What the exercise asks - Retype the passage of the Sanford v. King opinion below, starting with "(2) whether defendants" and going on through "been improperly united.".

Sanford v. King

Decision Date05 April 1905
Citation103 N.W. 28,19 S.D. 334
PartiesJAMES W. SANFORD, Mayor of the City of Chamberlain, Trustee for M. McAndrews, et al., Plaintiffs and appellants, v. HENRY J. KING, Eliza Reynolds, and Frank S. Browne, Defendants and respondents.
CourtSouth Dakota Supreme Court

HENRY J. KING, Eliza Reynolds, and Frank S. Browne, Defendants and respondents. South Dakota Supreme Court Appeal from Circuit Court, Brule County, SD Hon. Frank B. Smith, Judge Affirmed John D. Rivers Attorneys for appellants. S. H. Wright, J. E. House, and A. B. Chubback Attorneys for respondents. Opinion filed April 5, 1905

HANEY, J.

This is an action in equity, wherein the mayor of Chamberlain seeks to have it adjudged that the defendants Henry J. King, Eliza Reynolds, and their successors in interest hold the naked legal title to certain real property in trust for certain alleged town site occupants. The appeal is from an order sustaining the demurrer to the complaint. The pleading thus assailed is voluminous. It contains many matters of which courts take judicial notice, numerous conclusions of law, and an argument in support of the plaintiffs’ position. Without attempting to eliminate its redundant and irrelevant allegations, it will be assumed that these questions of law were involved in the ruling of the learned circuit court:

(1) Whether certain patents were issued to the wrong parties;

(2) whether defendants are estopped from asserting title to the premises by reason of former judgments of the circuit court within and for Brule county; and

(3) whether several causes of action have been improperly united.

Data shown -
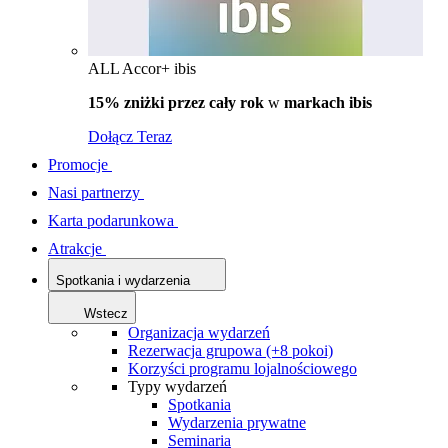
ALL Accor+ ibis
15% zniżki przez cały rok
w
markach ibis
Dołącz Teraz
Promocje
Nasi partnerzy
Karta podarunkowa
Atrakcje
Spotkania i wydarzenia
Wstecz
Organizacja wydarzeń
Rezerwacja grupowa (+8 pokoi)
Korzyści programu lojalnościowego
Typy wydarzeń
Spotkania
Wydarzenia prywatne
Seminaria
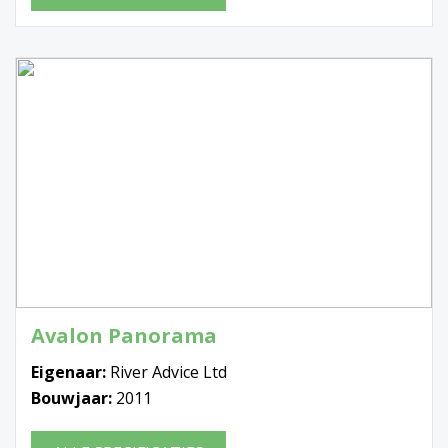
Avalon Panorama
Eigenaar:
River Advice Ltd
Bouwjaar:
2011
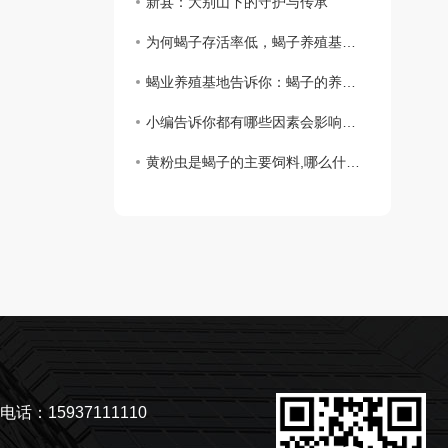
新县：大别山下的守护与传承
为何蝎子存活率低，蝎子养殖基地告诉你
蝎业养殖基地告诉你：蝎子的养殖步骤
小编告诉你都有哪些因素会影响到孕蝎出现流产和死胎
黄粉虫是蝎子的主要饲料,哪么什么是黄粉虫主要的食物呢？
电话：15937111110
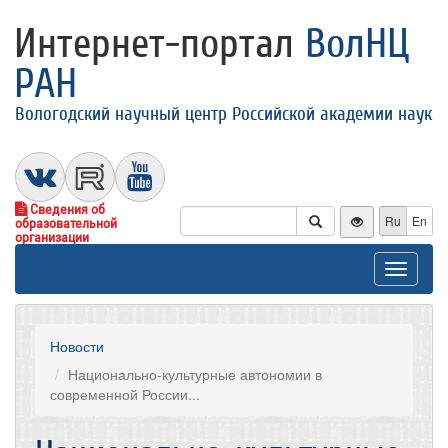
Интернет-портал
ВолНЦ
РАН
Вологодский научный центр Российской академии наук
Сведения об
Ru
En
образовательной
организации
Toggle
navigat
Новости
Национально-культурные автономии в
современной России...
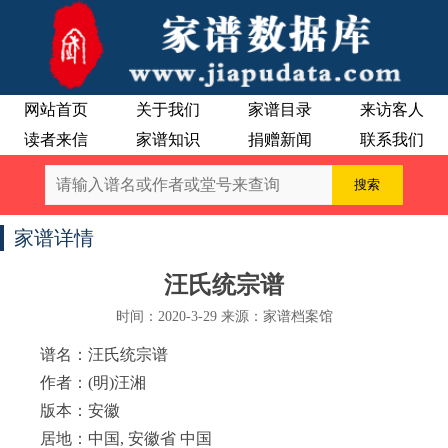
网站首页
关于我们
家谱目录
来访客人
读者来信
家谱知识
捐赠新闻
联系我们
家谱详情
汪氏统宗谱
时间：2020-3-29 来源：家谱档案馆
谱名：汪氏统宗谱
作者：(明)汪湘
版本：安徽
居地：中国, 安徽省 中国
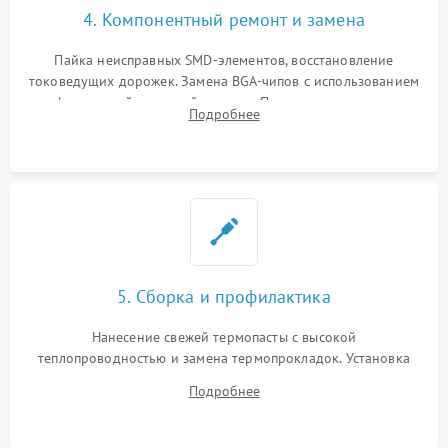
4. Компонентный ремонт и замена
Пайка неисправных SMD-элементов, восстановление
токоведущих дорожек. Замена BGA-чипов с использованием
инфракрасной паяльной станции. Прошивка микросхемы
Подробнее
BIOS или замена поврежденных портов USB
5. Сборка и профилактика
Нанесение свежей термопасты с высокой
теплопроводностью и замена термопрокладок. Установка
системы охлаждения, подключение всех внутренних
Подробнее
шлейфов, модулей памяти и накопителей. Предварительная
сборка корпуса.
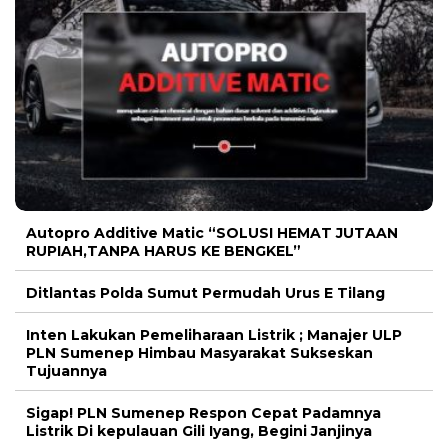
Autopro Additive Matic “SOLUSI HEMAT JUTAAN
RUPIAH,TANPA HARUS KE BENGKEL”
Ditlantas Polda Sumut Permudah Urus E Tilang
Inten Lakukan Pemeliharaan Listrik ; Manajer ULP
PLN Sumenep Himbau Masyarakat Sukseskan
Tujuannya
Sigap! PLN Sumenep Respon Cepat Padamnya
Listrik Di kepulauan Gili Iyang, Begini Janjinya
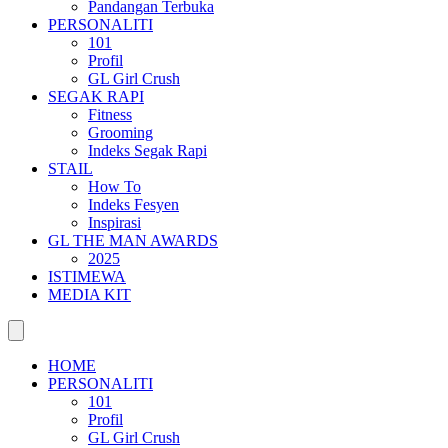
Pandangan Terbuka
PERSONALITI
101
Profil
GL Girl Crush
SEGAK RAPI
Fitness
Grooming
Indeks Segak Rapi
STAIL
How To
Indeks Fesyen
Inspirasi
GL THE MAN AWARDS
2025
ISTIMEWA
MEDIA KIT
HOME
PERSONALITI
101
Profil
GL Girl Crush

Response to this task -
(2) whether defendants are estopped from asserting title to the premises by reason of former judgments of the circuit court within and for Brule county; and

(3) whether several causes of action have been improperly united.